Copy out the lines starting with the line that contains "Page size: 1241x1754." and going on through the line that contains "text Die Rechte", putting "Hinweis" in place of "Achtung" and leaving everything else unchanged.

» INPUT MATERIAL
────────────────
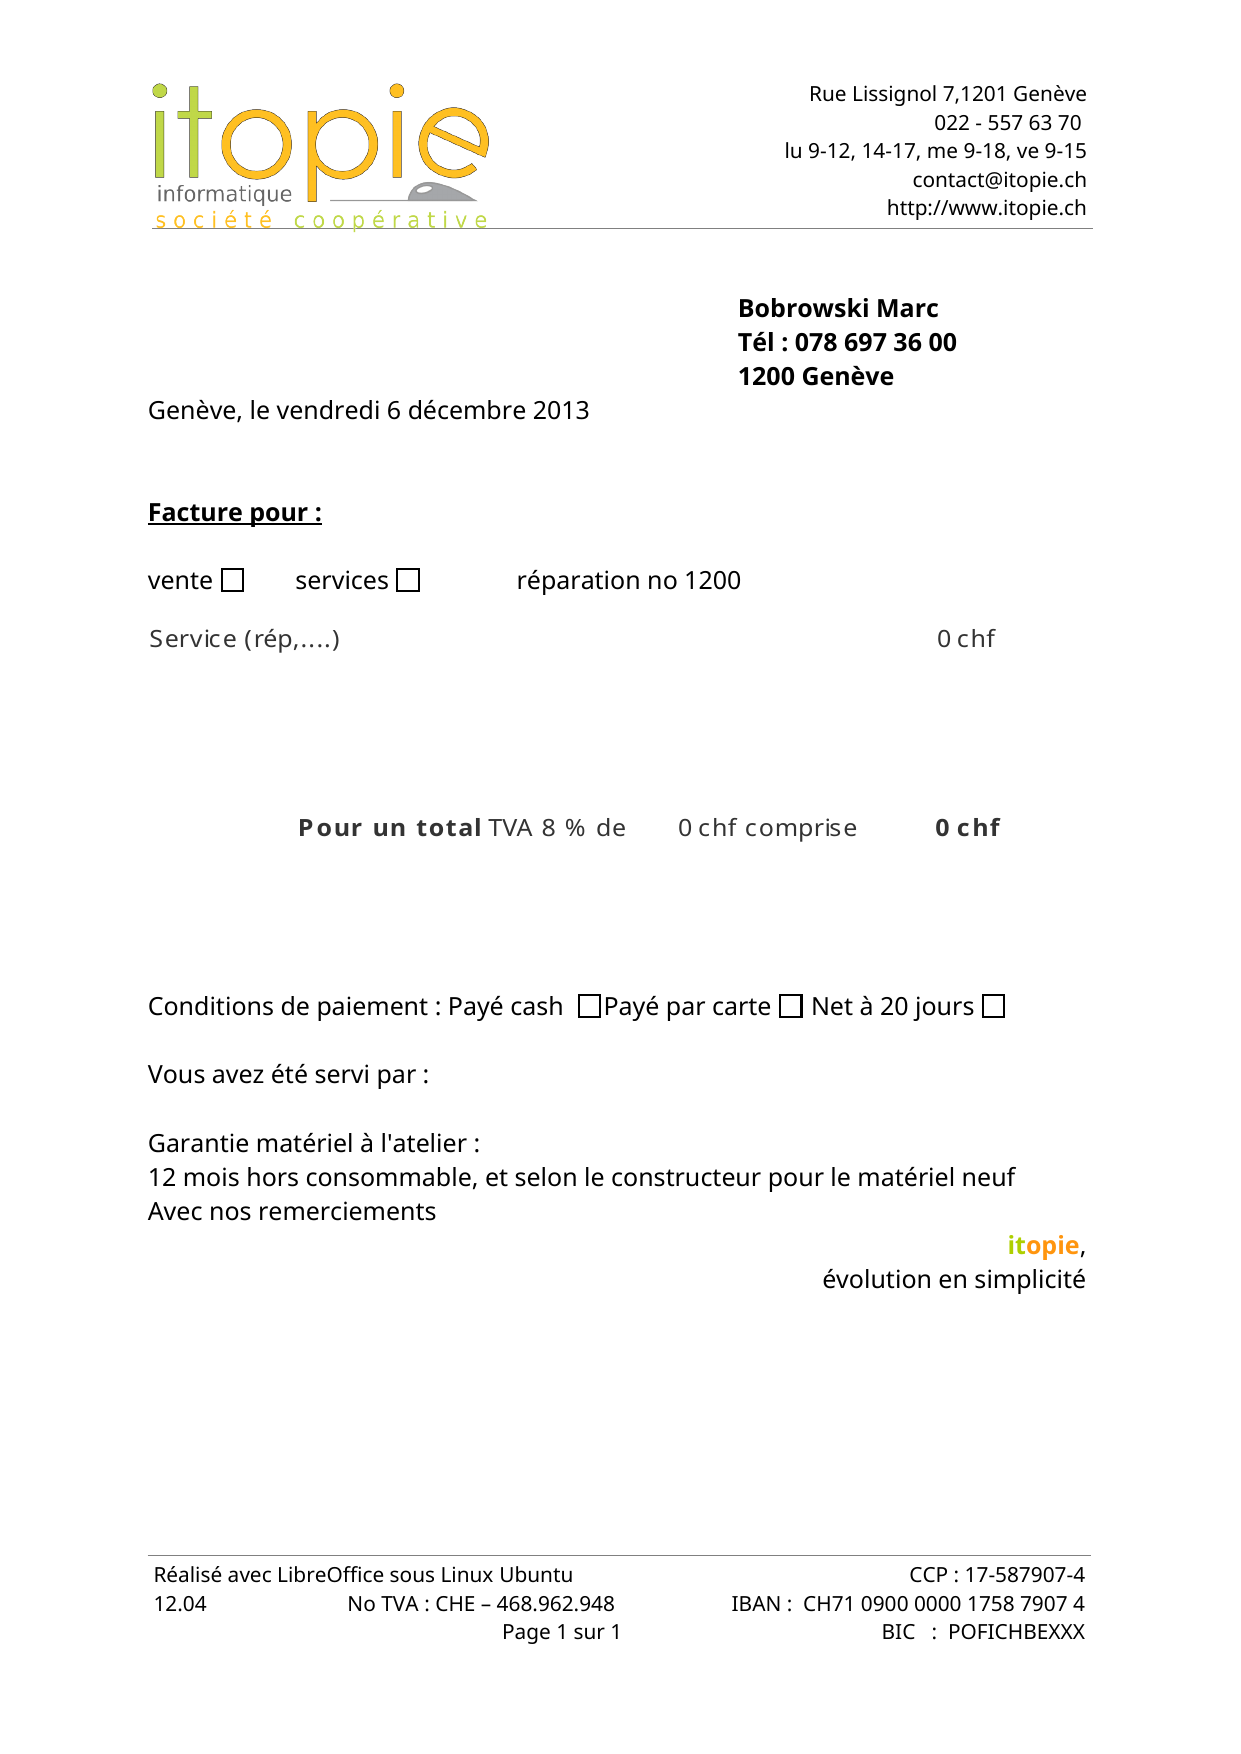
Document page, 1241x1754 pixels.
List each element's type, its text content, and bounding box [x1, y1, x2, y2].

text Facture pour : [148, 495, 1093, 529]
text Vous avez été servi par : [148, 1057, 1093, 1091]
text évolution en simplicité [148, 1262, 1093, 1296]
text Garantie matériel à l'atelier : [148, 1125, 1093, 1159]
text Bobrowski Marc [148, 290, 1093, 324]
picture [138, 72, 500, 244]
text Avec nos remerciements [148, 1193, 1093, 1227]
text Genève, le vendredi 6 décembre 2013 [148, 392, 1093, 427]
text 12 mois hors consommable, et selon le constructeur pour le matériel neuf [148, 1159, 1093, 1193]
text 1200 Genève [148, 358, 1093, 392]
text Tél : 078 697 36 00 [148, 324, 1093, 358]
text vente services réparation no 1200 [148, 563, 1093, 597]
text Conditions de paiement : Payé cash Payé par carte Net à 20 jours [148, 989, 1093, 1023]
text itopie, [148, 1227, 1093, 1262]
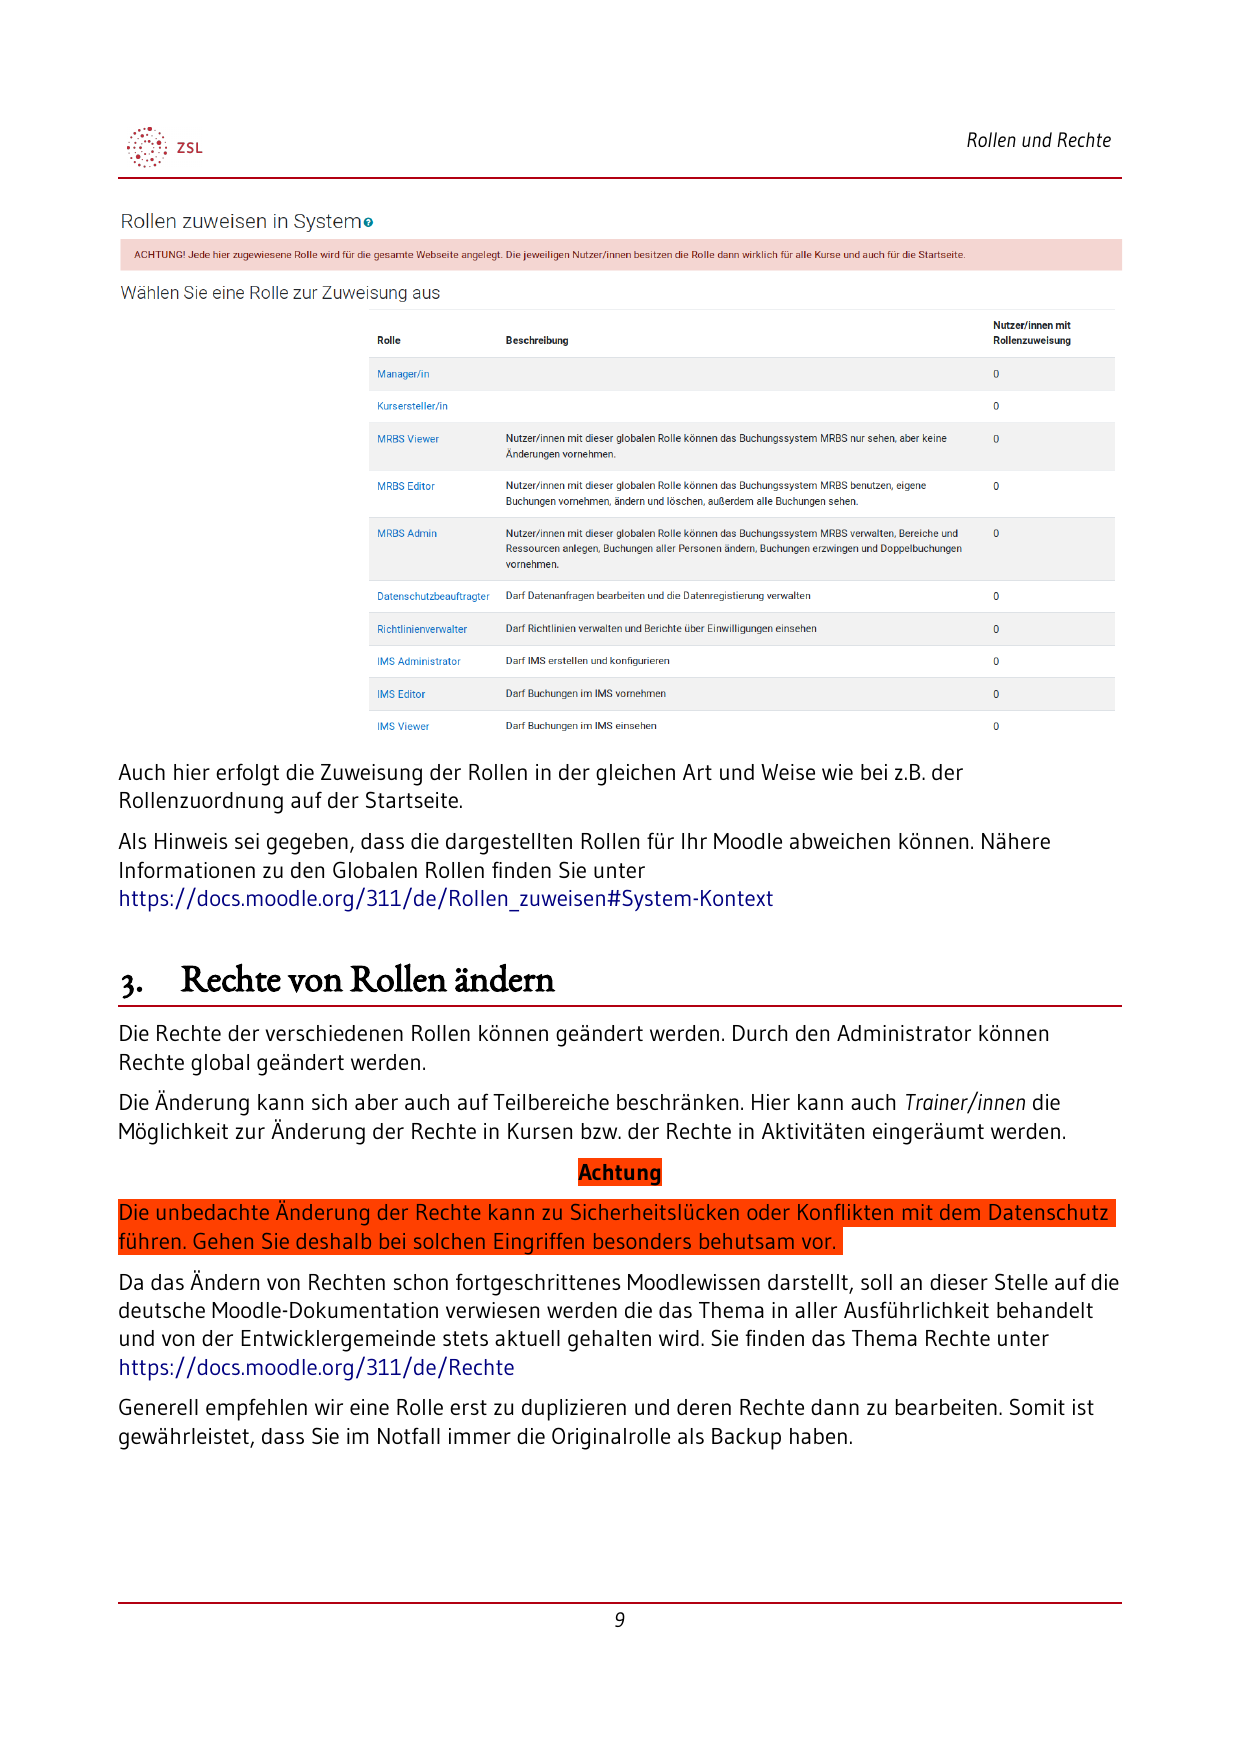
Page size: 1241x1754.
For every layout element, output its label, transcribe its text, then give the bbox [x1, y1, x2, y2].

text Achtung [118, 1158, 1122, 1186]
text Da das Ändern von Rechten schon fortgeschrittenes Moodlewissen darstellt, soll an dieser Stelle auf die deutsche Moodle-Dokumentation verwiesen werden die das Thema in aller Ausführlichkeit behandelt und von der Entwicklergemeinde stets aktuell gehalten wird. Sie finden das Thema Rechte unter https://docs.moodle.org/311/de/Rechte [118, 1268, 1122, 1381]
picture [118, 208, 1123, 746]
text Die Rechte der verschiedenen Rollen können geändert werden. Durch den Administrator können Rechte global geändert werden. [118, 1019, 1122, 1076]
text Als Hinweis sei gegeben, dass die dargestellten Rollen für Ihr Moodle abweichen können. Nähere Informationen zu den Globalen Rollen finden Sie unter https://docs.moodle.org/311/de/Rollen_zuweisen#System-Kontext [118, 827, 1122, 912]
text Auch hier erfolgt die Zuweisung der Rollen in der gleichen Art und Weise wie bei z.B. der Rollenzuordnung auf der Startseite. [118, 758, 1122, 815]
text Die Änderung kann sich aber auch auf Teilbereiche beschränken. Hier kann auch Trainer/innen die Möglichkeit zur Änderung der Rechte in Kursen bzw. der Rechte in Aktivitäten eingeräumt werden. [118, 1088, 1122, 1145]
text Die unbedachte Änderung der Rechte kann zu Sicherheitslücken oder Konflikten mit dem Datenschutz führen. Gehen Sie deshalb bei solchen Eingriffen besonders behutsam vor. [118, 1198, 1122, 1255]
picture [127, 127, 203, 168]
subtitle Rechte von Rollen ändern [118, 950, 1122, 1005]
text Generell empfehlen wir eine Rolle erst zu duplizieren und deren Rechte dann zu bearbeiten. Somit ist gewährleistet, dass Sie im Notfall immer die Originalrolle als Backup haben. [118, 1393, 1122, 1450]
────────────────
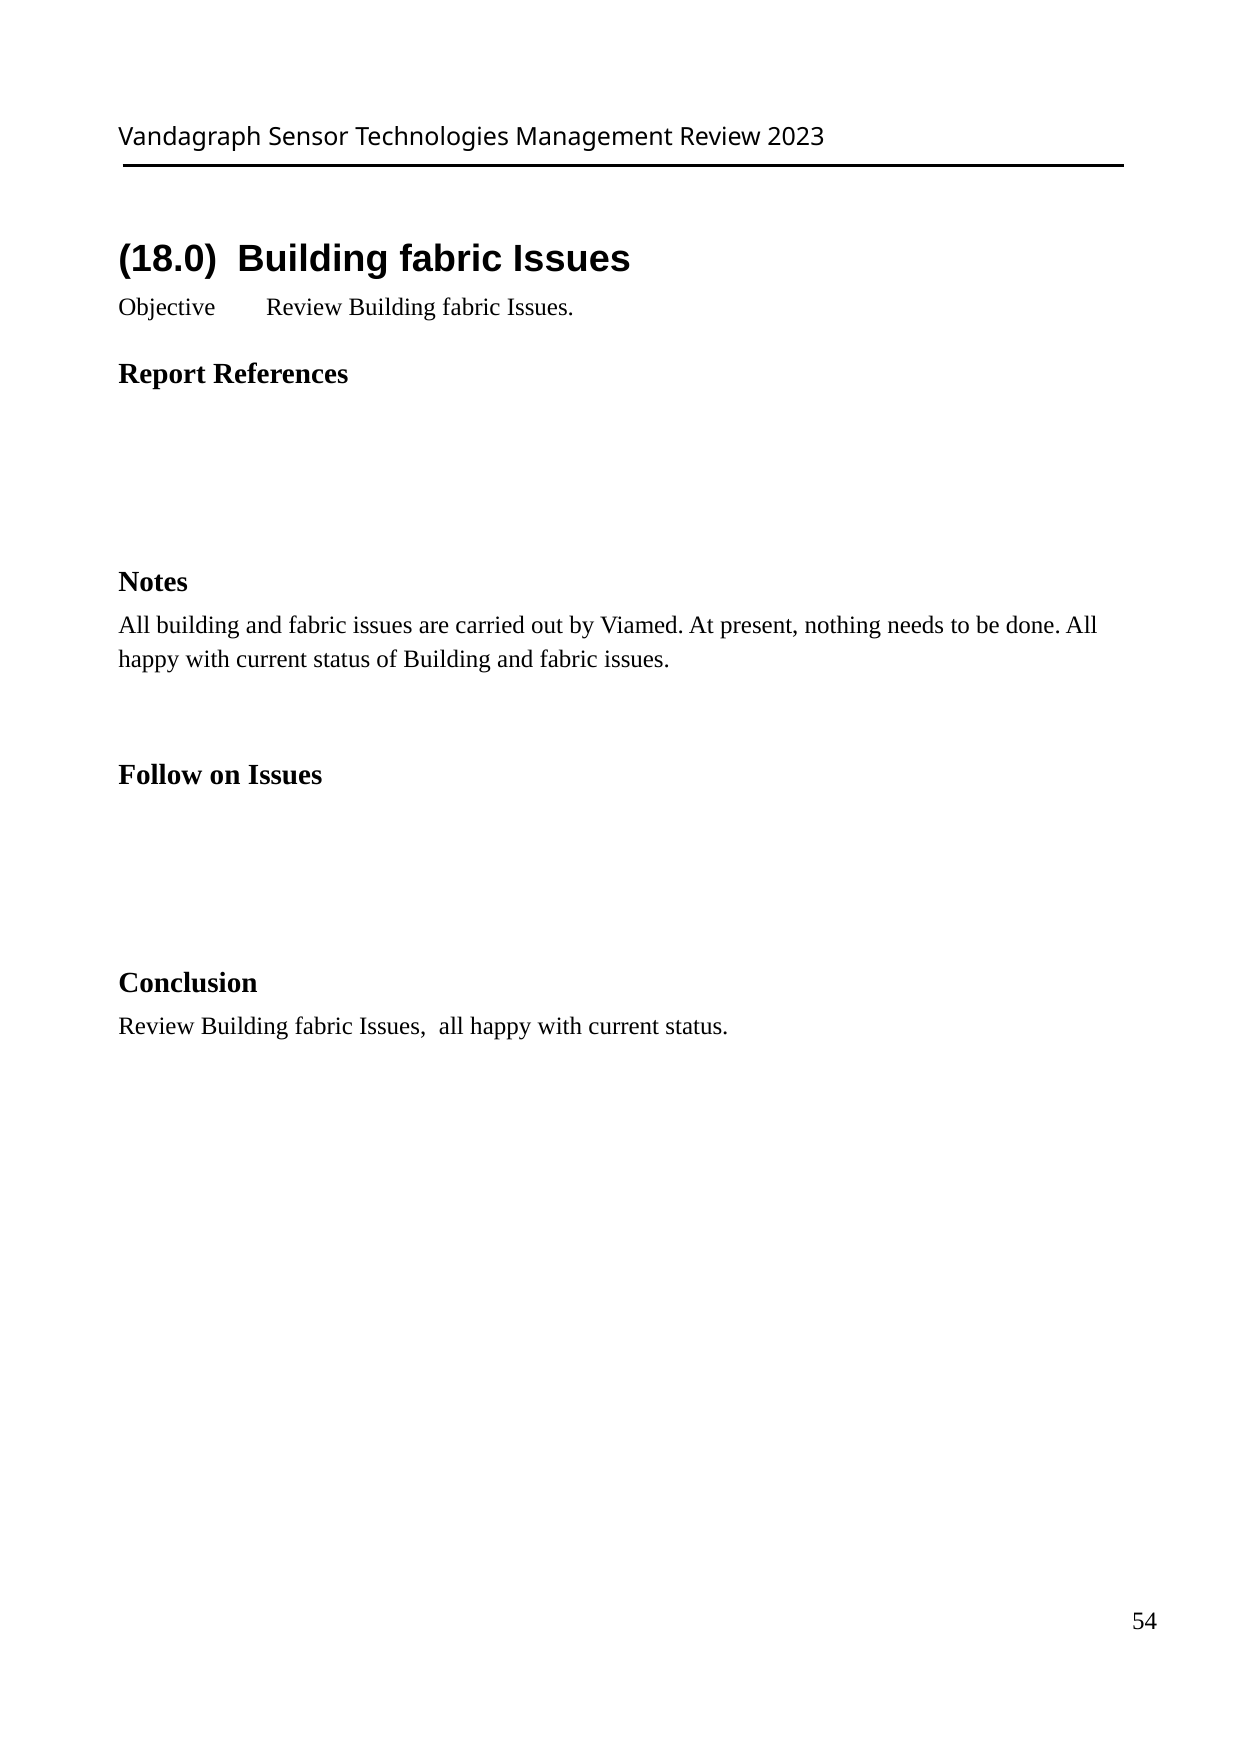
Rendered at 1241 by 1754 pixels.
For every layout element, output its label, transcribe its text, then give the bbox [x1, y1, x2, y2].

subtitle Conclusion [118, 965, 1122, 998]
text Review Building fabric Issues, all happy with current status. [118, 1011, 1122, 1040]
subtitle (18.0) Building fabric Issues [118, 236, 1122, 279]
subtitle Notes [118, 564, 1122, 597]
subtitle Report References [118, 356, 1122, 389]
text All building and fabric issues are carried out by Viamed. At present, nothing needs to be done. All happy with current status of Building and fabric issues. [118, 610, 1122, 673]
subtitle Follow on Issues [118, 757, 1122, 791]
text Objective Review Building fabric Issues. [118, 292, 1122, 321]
────────────────
» EXPECTED ANSWER
Page size: 1241x1754.
For every layout element, output its label, transcribe its text, then give the bbox [x1, y1, x2, y2].

text Hinweis [118, 1158, 1122, 1186]
text Da das Ändern von Rechten schon fortgeschrittenes Moodlewissen darstellt, soll an dieser Stelle auf die deutsche Moodle-Dokumentation verwiesen werden die das Thema in aller Ausführlichkeit behandelt und von der Entwicklergemeinde stets aktuell gehalten wird. Sie finden das Thema Rechte unter https://docs.moodle.org/311/de/Rechte [118, 1268, 1122, 1381]
picture [118, 208, 1123, 746]
text Die Rechte der verschiedenen Rollen können geändert werden. Durch den Administrator können Rechte global geändert werden. [118, 1019, 1122, 1076]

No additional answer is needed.